While farm loan waivers totaling Rs 2.53 lakh crore have been blamed for disrupting the credit culture, a faulty narrative considers that massive corporate write-offs lead to economic growth. Rs 10 lakh crore of corporate bad loans have been written off in the past five years, Parliament was recently informed. Unlike farm loan waivers, where the banks get back the outstanding amount from state governments, in case of corporate write-offs, the banks take a hit. Further, there are over 10,000 wilful defaulters who have the capacity to pay but don’t. A few months back, the Punjab Government had withdrawn arrest warrants against 2,000 farmers for defaulting on their loans; wonder why wilful defaulters go scot-free.
In addition, the huge haircut that banks and other lenders have to suffer in IBC (Insolvency and Bankruptcy Code) resolutions is actually seen as a legal route to siphon off public money. In 2021-22, haircuts averaged 90 percent.

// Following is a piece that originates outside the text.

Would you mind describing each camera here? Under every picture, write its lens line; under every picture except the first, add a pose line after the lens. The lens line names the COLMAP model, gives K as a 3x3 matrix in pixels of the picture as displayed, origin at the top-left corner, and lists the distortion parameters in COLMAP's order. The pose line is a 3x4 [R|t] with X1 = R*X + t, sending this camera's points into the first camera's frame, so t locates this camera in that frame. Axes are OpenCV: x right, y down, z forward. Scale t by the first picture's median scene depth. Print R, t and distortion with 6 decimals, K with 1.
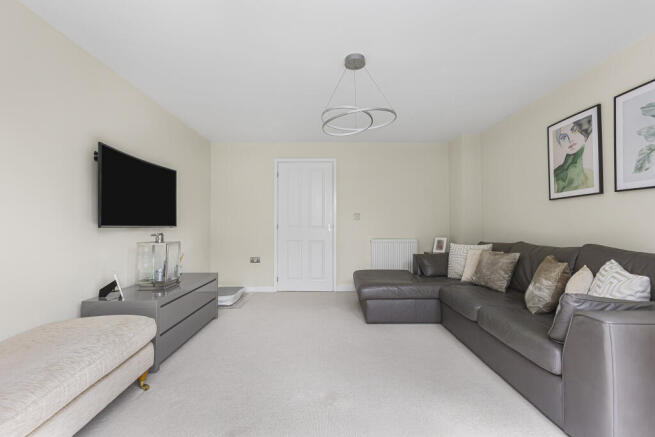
lens RADIAL K [[292.4, 0, 327.4], [0, 292.4, 219.1], [0, 0, 1]] dist [0.000475, 0.000038]
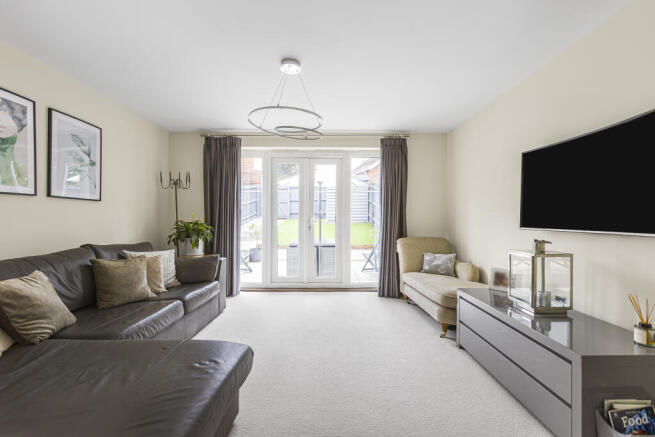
lens RADIAL K [[292.4, 0, 327.9], [0, 292.4, 219.1], [0, 0, 1]] dist [0.000475, 0.000038]
pose [[-0.999789, -0.002706, 0.020348, -0.050366], [-0.003120, 0.999788, -0.020370, 0.007105], [-0.020288, -0.020429, -0.999585, 1.936874]]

The erstwhile Planning Commission had in a working paper on subsidies pointed to a subsidy of Re 1 per acre for the 15 acres of land that Apollo Hospital in New Delhi received. Private hospitals, schools, and industries, including the IT sector, have often been given land at Re 1 per square meter. Similarly, there have been subsidies for infrastructure, interest, capital, and exports, besides ensuring electricity, water, and precious natural resources. Add to it the numerous ‘incentives’ that many states provide to the industries, including 100 percent income tax exemption, and SGST exemption; it will be interesting to study how corporate India too thrives on huge subsidies, and of course freebies. This eats away much of the resources, leaving only revdis for the poor.